(INFORMATION begins)
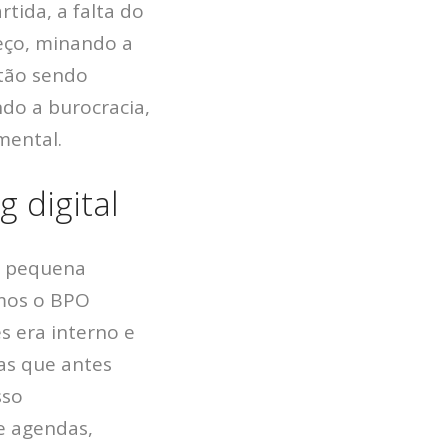
tida, a falta do
eço, minando a
stão sendo
do a burocracia,
mental.
 digital
a pequena
amos o BPO
s era interno e
as que antes
sso
 agendas,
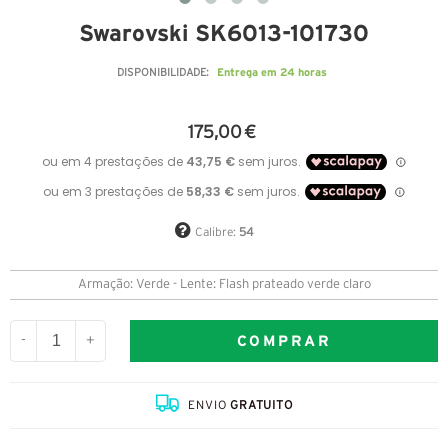
Swarovski SK6013-101730
Entrega em 24 horas
DISPONIBILIDADE:
175,00 €
Calibre:
54
Armação: Verde - Lente: Flash prateado verde claro
COMPRAR
-
+
ENVIO
GRATUITO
(INFORMATION ends)
■ YOUR ASSIGNMENT ■
Write out exactly, and nothing more than, the lines of the entries above from the line containing "s era interno e" through the final line; omit any pictures.

■ ANSWER TO THE EXERCISE ■
s era interno e
as que antes
sso
 agendas,
Swarovski SK6013-101730
Entrega em 24 horas
DISPONIBILIDADE:
175,00 €
Calibre:
54
Armação: Verde - Lente: Flash prateado verde claro
COMPRAR
-
+
ENVIO
GRATUITO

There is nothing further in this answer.